Cutting the long story short, I fell in love with him. And I would like to believe so was he. I made myself believe he’s over you after everything he had been through to forget. I know your story. I know your history.
But I never truly know you. I wish I’m writing this to make you bitter, to make you realize what you’ve lost. How I wish I could tell you how much he loves me and brag about how happy he is with me. You are his first and great love and heartbreak, and believe me, up until now, I could see what that heartbreak did to him. Of course, I could never tell you what kind of a boyfriend he is because he was yours first. He is your first love and a big part of him would always and only be yours. No. Time can never change or take that. It was a really painful realization that for most of the moments we shared is just a repetition of what the two of you had.
No doubt your relationship was something to be envied. That is why it is no longer surprising how you managed to make all your friends common to the two of you. Yes. You are part of each other’s group. Your friends would love it if the two of you get back together.
You know as well as I do he’s not yet truly over you. He still misses you. I know you miss him a lot too. and sometimes, when we’re together, I can see it in his eyes that he’s secretly hoping that it is still you. Sometimes, I catch him thinking how much I remind him of you. Don’t get me wrong. He is a nice guy. He tries his best to hide it even if he miserably fails. I have many things I want to say to you. I’m not going to ask you to stay away from him because I know he’ll be sad about it. All I want is for him to be happy. You have no idea how insecure I am with you, or how lucky I think you are to be his first and great love and heartbreak.
There is no point in wishing that it was me instead of you because what is done could never be undone. I hope you know what you have let go. He is not perfect, he has his own flaws. Sometimes, he could be really difficult. You’ll have misunderstandings and arguments. You’ll have disagreements and sometimes, you’ll say really hurtful words to each other. He finds it difficult to apologize, and cringe about cheezy things. He’ll hate you for wanting to watch romantic movies and drama and you’ll hate him for his cool boy attitude and machismo. You’ll hate the way he avoids public display of affection or the way he doesn’t open the door for you. You’ll hate how naive he is about ways of gentleman or how to dress up like a man. He would push you away and make you jealous. Like I said, he is not perfect. But I know you’ll agree with me, he is worth it. Totally.

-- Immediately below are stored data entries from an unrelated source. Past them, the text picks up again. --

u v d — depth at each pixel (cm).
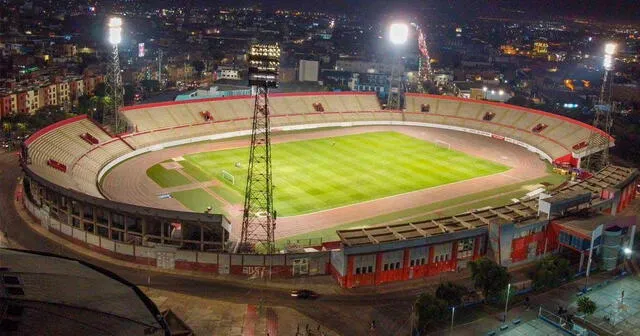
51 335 4944
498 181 14625
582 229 9488
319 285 8956
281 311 8144
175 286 8719
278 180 14112
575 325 7738
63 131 14950
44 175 11475
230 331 7575
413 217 12019
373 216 11994
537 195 12662
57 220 10375
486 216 10156
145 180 13938
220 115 19012
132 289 6019
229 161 15662
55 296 5500
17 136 17988
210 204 12388
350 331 7712
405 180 14488
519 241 9650
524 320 8006
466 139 19012
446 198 13238
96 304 5522
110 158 15200
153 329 5350
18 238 10188
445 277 9312
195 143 17562
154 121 17688
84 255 9650
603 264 9644
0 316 5031
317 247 10012
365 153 16912
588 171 15325
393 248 8944
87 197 9712
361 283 8944
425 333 7600
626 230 10012
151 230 9731
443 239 9281
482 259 8569
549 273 8788
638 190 13812
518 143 18538
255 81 9900
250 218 11350
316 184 13925
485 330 7725
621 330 7856
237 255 9100
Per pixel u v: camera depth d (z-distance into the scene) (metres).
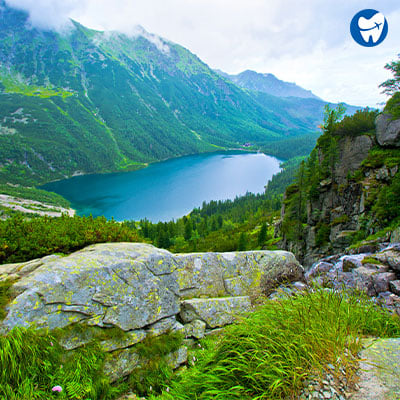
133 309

He is real and you loved him much for that. You love how the way he looks at you and tells you how much he loves you and you feel like melting. He knows how to make your head spin with his kiss, or to make butterflies in your stomach turn when he wraps you in his arms. And as you are reading this, you realize how much you miss him, his smell, or the feel of his hand on yours. You know I’m telling the truth when I say you still love him too. All I’m asking is if you love him still, fight for him. I know you’re happy now with your current boyfriend and he is everything your ex (now my babe) is not. However, deep down you want him back. The way you act around him says so though you kept denying it. You make him see you are perfectly happy but I catch you with those longing eyes. He always dream about you, and I know even when he loves me, he loves you more. So fight for him.

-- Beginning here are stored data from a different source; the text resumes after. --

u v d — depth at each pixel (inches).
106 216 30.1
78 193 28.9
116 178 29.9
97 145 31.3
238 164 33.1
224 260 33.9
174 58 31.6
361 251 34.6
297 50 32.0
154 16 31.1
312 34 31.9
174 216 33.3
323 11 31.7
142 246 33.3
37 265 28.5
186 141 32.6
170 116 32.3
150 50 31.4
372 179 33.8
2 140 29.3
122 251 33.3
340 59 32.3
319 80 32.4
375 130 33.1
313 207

I love him as much as you do. I love him for all he is and he is not. I want to love him more than you do, more than you showed him you did. I love him so much I’ve accepted the fact he would never love me the way he loved you. Mine would always be less. And I know I could never replace you in his heart. I am okay with that. I love him even when I would never be enough. I love him even if I have to wait. And even when it hurts too much, I love him more than much. What the two of you had was incomparable. And I could never top that. But ever since you walked away and let him go, and he partly became mine, the story of the two of you ended there. But mine is just barely beginning. And trust me with this: given the chances, I don’t have plans in having an ending because unlike you, I would never choose to let him go.